Nachdem die erste Woche vergangen war, teilte Signora Mattelli Pearson mit, daß sie ihren Aufenthalt zu verlängern beabsichtige, da es ihr in Scarborough so gut gefalle. Die Beziehungen zwischen ihr und Cecile waren inzwischen immer oberflächlicher geworden; man wechselte hier und dort ein paar Worte, wenn man sich zufällig traf, das war aber auch alles.

Verschiedene Hotelgäste waren auf die schöne junge Italienerin aufmerksam geworden. Besonders einige Damen schienen sie in ihr Herz geschlossen zu haben, unter ihnen eine Frau Knott, welche nicht müde wurde, eine Anknüpfung zu suchen. Sie war eine jugendliche, fesche Erscheinung Ende der Zwanzig.

Frau Knott wohnte im Hotel zusammen mit ihrem Gatten, einem reichen Fabrikbesitzer aus den nördlichen Provinzen, der dem Alter nach ihr Vater hätte sein können, und der durch die Art, wie er seine junge Frau vergötterte, ein wenig zum Lachen reizte. Man hatte ihr deshalb den Spitznamen »Des alten Mannes Liebling« gegeben.

Frau Knott war eine gutherzige, liebenswürdige Dame, nur war ihr Benehmen etwas laut, und ihre Neigung, sich übermäßig aufzuputzen, gab Stoff zu allerhand Kritik. Ihr verliebter Ehemann gab seiner Verehrung auf besondere Weise Ausdruck. Er behängte sie mit Juwelen und herrlichen Ringen im Übermaß, und außer einem sehr kostbaren Diamantenkollier trug sie noch ein Halsband aus Perlen, damit der Reichtum des Ehepaares für jedermann offensichtlich wurde. Allabendlich erschien Frau Knott, leuchtend im Glanze prachtvollster Edelsteine, zum Diner.

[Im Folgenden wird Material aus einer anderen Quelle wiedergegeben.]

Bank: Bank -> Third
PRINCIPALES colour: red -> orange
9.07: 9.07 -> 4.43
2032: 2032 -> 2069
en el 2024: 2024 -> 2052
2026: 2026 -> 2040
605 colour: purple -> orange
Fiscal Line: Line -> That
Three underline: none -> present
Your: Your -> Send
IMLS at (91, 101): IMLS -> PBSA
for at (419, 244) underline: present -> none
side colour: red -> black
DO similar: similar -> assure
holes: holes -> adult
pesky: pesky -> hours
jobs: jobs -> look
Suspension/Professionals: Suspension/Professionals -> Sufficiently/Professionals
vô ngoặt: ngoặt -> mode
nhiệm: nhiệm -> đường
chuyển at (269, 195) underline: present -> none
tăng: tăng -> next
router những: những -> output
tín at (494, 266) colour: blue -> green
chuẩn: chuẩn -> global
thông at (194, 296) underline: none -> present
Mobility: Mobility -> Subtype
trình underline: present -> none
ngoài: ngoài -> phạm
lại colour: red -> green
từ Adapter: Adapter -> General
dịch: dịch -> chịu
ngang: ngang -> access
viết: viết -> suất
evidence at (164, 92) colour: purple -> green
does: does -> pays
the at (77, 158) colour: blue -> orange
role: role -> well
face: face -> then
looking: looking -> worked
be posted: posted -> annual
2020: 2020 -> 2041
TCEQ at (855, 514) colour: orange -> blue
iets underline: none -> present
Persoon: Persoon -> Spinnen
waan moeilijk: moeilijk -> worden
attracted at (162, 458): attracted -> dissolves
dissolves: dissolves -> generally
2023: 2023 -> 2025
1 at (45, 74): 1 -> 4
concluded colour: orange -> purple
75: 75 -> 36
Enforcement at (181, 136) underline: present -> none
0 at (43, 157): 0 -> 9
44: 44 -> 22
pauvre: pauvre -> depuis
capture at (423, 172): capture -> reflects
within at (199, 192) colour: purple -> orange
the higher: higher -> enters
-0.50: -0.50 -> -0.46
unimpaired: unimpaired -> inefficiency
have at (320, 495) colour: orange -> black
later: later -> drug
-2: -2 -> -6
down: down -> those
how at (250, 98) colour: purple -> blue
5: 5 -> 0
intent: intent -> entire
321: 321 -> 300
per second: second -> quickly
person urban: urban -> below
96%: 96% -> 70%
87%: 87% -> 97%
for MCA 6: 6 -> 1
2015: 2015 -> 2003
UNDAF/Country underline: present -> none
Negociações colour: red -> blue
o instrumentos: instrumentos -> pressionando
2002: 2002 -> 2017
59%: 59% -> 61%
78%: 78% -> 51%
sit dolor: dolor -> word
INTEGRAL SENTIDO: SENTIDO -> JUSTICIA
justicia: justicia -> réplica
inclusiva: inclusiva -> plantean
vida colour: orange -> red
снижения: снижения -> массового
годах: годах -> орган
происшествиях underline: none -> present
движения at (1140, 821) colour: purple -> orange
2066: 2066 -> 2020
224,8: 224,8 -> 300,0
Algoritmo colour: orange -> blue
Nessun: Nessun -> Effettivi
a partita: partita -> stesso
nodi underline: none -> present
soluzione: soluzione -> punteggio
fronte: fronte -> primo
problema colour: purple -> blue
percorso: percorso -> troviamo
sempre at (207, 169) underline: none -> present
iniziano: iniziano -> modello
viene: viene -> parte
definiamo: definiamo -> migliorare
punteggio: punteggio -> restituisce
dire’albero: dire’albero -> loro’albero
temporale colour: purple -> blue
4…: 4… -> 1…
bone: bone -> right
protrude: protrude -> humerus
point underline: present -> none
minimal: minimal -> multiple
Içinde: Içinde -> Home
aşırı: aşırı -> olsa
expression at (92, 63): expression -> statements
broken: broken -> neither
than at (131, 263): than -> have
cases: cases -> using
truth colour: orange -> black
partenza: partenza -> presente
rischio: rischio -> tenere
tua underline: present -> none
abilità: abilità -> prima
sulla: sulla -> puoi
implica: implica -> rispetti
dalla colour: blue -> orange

Die Italienerin mochte etwas länger als eine Woche Hotelgast sein, als sich eine intime Freundschaft zwischen ihr und Frau Knott anzuspinnen begann. Sie unternahmen zusammen weite Spaziergänge, machten in Frau Knotts Rolls-Royce schöne Touren und schienen in der Tat fast unzertrennlich.

Cecile war zufrieden über diese Wendung. Sie hatte mit der Signora Frieden schließen wollen, diese hatte aber getrotzt. Sorge brauchte sie sich also über die Angelegenheit nicht mehr zu machen. Signora Mattelli hatte sich ihren Umgang nach eigenem Geschmack gewählt, womit auch Thurston zufrieden war.